The function works by calling for each element in the list the `compute_chrom_length()` function. The function, according to whether the input is a tibble of markers (`GWAS_data`) or genes (`DE_data` or `CAN_data`), looks for the maximum value in either the `position` column (for markers) or the `end` column (for genes).

```{r compute-chrom-length}
head(compute_chrom_length(gwas_data), 3)

head(compute_chrom_length(de_data), 3)
```

## Applying threshold

Next, the GWAS and DE results tibbles are filtered according to a threshold, in order to retain the significant markers or genes. This is done through the `apply_threshold()` function. This function has two (rather self-explanatory) arguments: `score_thr` and `log2fc_thr`.

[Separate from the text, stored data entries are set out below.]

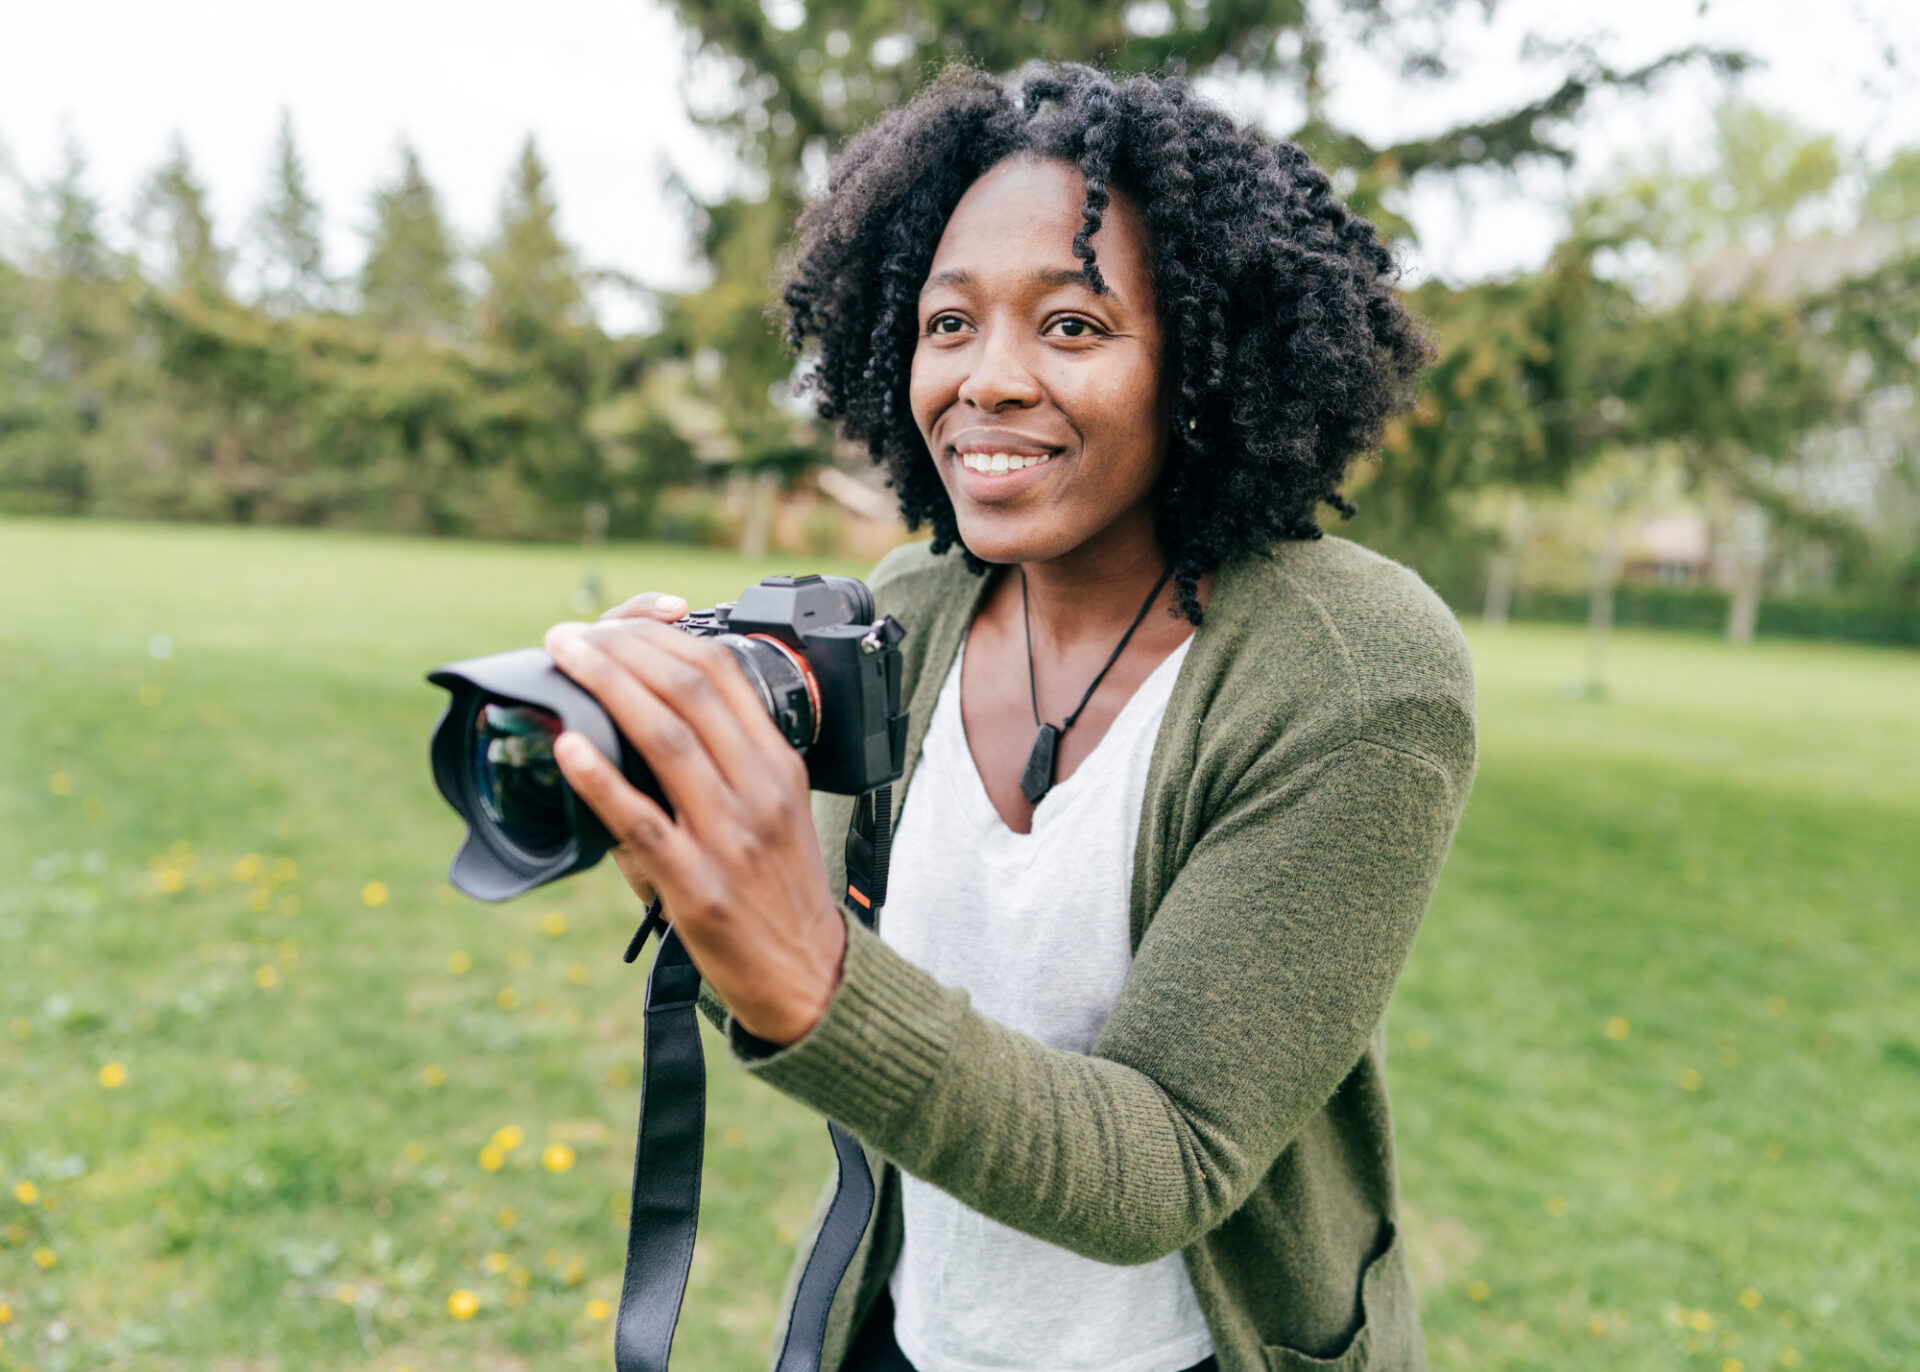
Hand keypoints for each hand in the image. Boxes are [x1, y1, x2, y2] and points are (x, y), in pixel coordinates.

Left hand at [544, 604, 846, 1046]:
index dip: (662, 635)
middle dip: (622, 648)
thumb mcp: (778, 807)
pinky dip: (600, 776)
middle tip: (570, 634)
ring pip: (665, 737)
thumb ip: (732, 759)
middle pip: (689, 690)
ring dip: (605, 686)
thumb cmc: (779, 888)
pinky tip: (569, 745)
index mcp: (779, 764)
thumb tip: (652, 708)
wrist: (806, 974)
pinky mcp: (695, 886)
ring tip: (562, 660)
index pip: (725, 671)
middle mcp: (759, 790)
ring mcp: (729, 837)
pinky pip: (640, 821)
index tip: (615, 624)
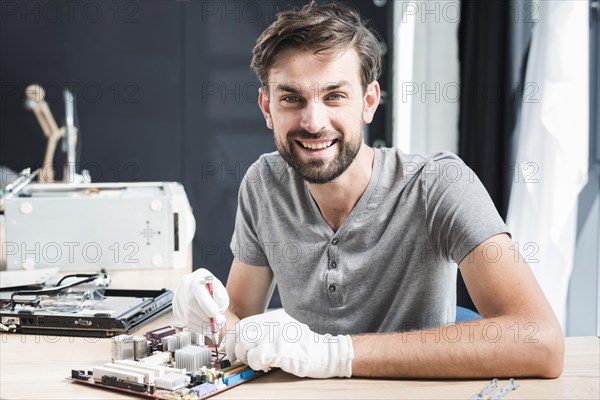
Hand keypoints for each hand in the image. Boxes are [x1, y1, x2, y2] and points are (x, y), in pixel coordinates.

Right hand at [172, 268, 228, 335]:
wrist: (204, 288)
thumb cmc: (214, 290)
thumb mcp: (222, 291)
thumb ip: (221, 299)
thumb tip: (217, 311)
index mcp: (198, 276)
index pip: (197, 287)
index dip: (206, 302)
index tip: (215, 313)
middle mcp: (185, 284)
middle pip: (190, 303)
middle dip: (205, 317)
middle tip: (217, 323)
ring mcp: (178, 295)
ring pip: (187, 315)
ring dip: (201, 324)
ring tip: (213, 326)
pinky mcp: (176, 306)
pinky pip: (184, 320)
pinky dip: (196, 326)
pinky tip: (204, 325)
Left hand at [225, 309, 353, 377]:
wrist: (327, 353)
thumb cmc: (306, 347)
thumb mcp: (284, 331)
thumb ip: (266, 332)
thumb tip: (243, 342)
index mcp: (273, 318)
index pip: (243, 324)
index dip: (233, 339)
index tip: (232, 351)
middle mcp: (272, 322)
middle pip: (240, 333)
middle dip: (236, 349)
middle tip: (240, 360)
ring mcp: (275, 335)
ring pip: (245, 345)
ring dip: (247, 358)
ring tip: (259, 362)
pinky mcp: (278, 349)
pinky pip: (255, 358)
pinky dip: (257, 365)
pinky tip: (268, 366)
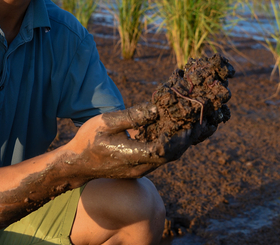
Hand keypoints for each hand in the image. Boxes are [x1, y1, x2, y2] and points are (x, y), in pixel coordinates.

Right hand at [65, 102, 212, 179]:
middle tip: (203, 122)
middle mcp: (141, 167)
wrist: (77, 164)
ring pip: (169, 158)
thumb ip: (133, 116)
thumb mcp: (107, 122)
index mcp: (133, 155)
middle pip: (173, 155)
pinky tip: (177, 132)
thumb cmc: (89, 140)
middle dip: (189, 139)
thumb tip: (156, 108)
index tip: (193, 122)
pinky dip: (172, 145)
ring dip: (182, 143)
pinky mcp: (140, 169)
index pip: (166, 149)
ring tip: (195, 125)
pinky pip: (161, 158)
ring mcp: (141, 170)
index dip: (182, 138)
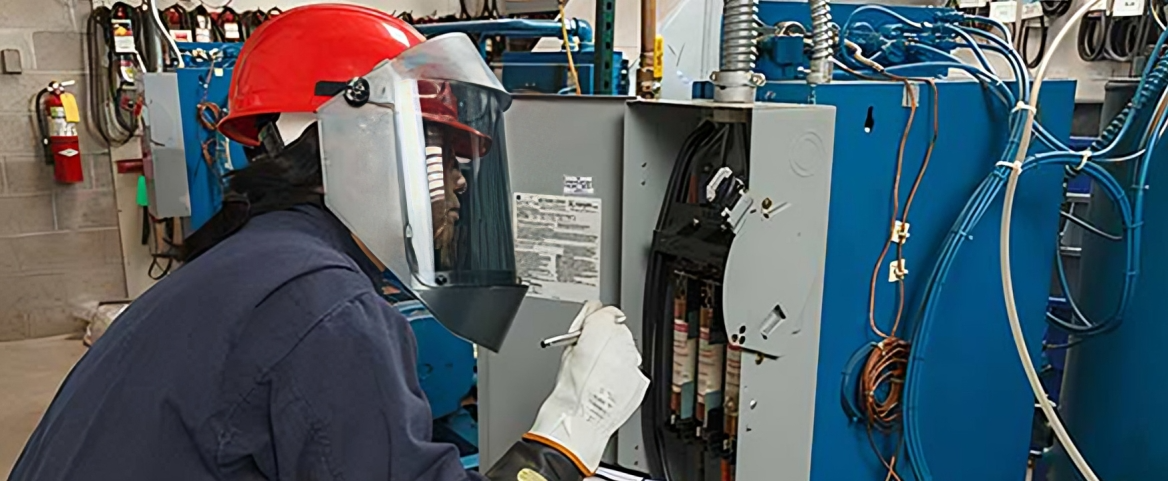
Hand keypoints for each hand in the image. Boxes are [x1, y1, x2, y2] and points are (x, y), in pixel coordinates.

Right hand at [525, 302, 649, 474]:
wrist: (580, 421)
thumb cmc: (570, 390)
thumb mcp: (566, 350)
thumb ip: (582, 326)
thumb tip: (590, 314)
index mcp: (601, 330)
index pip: (607, 312)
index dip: (597, 321)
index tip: (593, 329)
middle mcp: (622, 343)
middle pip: (619, 332)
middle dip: (607, 341)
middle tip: (591, 358)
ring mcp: (634, 363)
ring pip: (627, 352)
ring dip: (616, 359)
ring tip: (597, 377)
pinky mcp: (641, 381)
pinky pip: (633, 372)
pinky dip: (623, 377)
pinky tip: (607, 387)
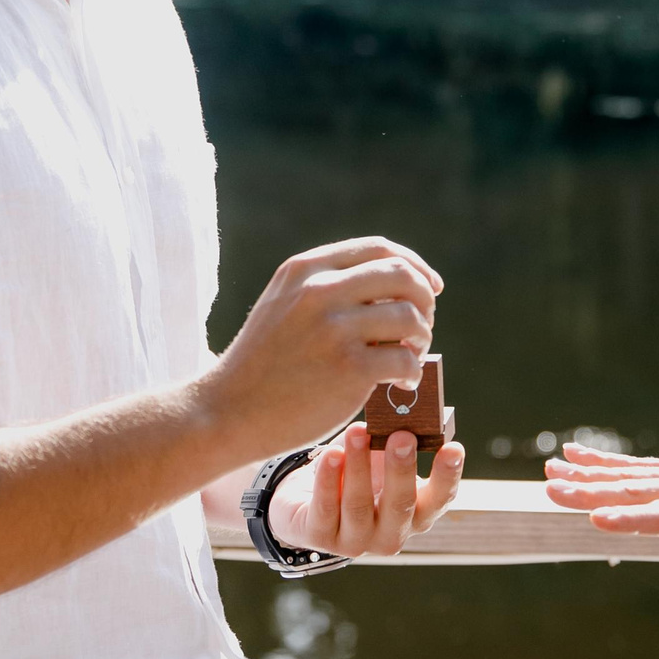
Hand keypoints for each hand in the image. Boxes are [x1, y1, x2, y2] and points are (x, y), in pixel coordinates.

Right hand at [199, 237, 441, 458]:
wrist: (228, 410)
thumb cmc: (263, 363)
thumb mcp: (283, 303)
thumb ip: (326, 285)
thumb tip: (393, 283)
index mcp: (306, 269)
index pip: (378, 248)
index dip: (414, 264)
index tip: (431, 287)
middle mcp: (319, 290)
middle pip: (402, 275)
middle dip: (425, 300)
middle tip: (422, 326)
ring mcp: (333, 328)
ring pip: (410, 316)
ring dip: (421, 337)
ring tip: (410, 356)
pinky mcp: (348, 368)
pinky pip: (405, 359)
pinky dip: (413, 372)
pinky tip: (402, 382)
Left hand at [269, 423, 465, 556]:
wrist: (307, 501)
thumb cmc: (355, 474)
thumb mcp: (379, 459)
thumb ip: (392, 442)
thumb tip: (397, 411)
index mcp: (416, 515)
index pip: (440, 500)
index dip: (448, 476)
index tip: (454, 448)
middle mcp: (391, 534)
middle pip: (401, 505)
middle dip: (401, 469)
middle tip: (402, 436)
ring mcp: (356, 541)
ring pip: (359, 505)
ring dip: (360, 466)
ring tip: (358, 432)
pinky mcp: (321, 537)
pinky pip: (325, 507)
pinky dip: (329, 479)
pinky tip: (332, 453)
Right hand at [542, 423, 658, 620]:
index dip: (635, 520)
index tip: (598, 520)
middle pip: (638, 491)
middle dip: (593, 492)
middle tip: (552, 491)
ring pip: (630, 476)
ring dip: (587, 475)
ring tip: (549, 473)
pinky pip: (637, 467)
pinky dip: (604, 462)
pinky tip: (571, 455)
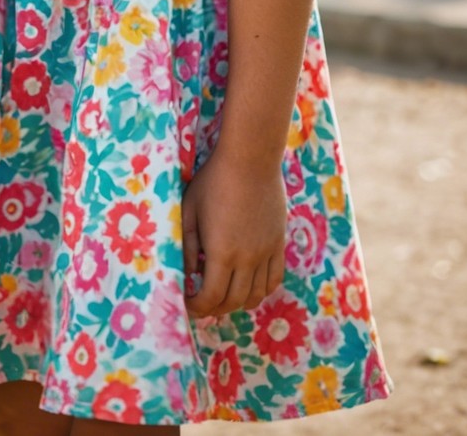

When applied to a `GWAS_data` object, the function filters markers with a score above the value set with `score_thr` argument (the `log2fc_thr` argument is ignored), and returns an object of class `GWAS_data_thr`:

```{r apply-threshold-gwas}
dim(gwas_data)

gwas_data_thr <- apply_threshold(gwas_data, 
                                 score_thr = 4)

class(gwas_data_thr)

dim(gwas_data_thr)

head(gwas_data_thr)
```

For a `DE_data` object, the apply_threshold function filters genes based on both their score and log2(fold-change), and returns an object of class `DE_data_thr`:

```{r apply-threshold-de}
dim(de_data)

de_data_thr <- apply_threshold(de_data, 
                               score_thr = 2,
                               log2fc_thr = 0.5)

class(de_data_thr)

dim(de_data_thr)

head(de_data_thr)
```

Finally, if applied to a CAN_data object, the `apply_threshold()` function simply returns the input tibble as an object of class `CAN_data_thr`:

```{r apply-threshold-can}
dim(can_data)

can_data_thr <- apply_threshold(can_data, 
                                score_thr = 2,
                                log2fc_thr = 0.5)

class(can_data_thr)

dim(can_data_thr)

head(can_data_thr)
```

As for the `GWAS_data`, `DE_data` or `CAN_data` objects, the `GWAS_data_thr`, `DE_data_thr` and `CAN_data_thr` objects are really just tibbles.

## Creating the HIDECAN plot

Finally, the filtered datasets are combined into a list and passed on to the `create_hidecan_plot()` function, along with the tibble of chromosome length. This is the function that generates the HIDECAN `ggplot`:

```{r create-hidecan-plot, fig.width = 10, fig.height = 10}
create_hidecan_plot(
  list(gwas_data_thr,
       de_data_thr,
       can_data_thr),
  chrom_length
)
```

This function shares most of its arguments with the `hidecan_plot()` wrapper for controlling different aspects of the plot.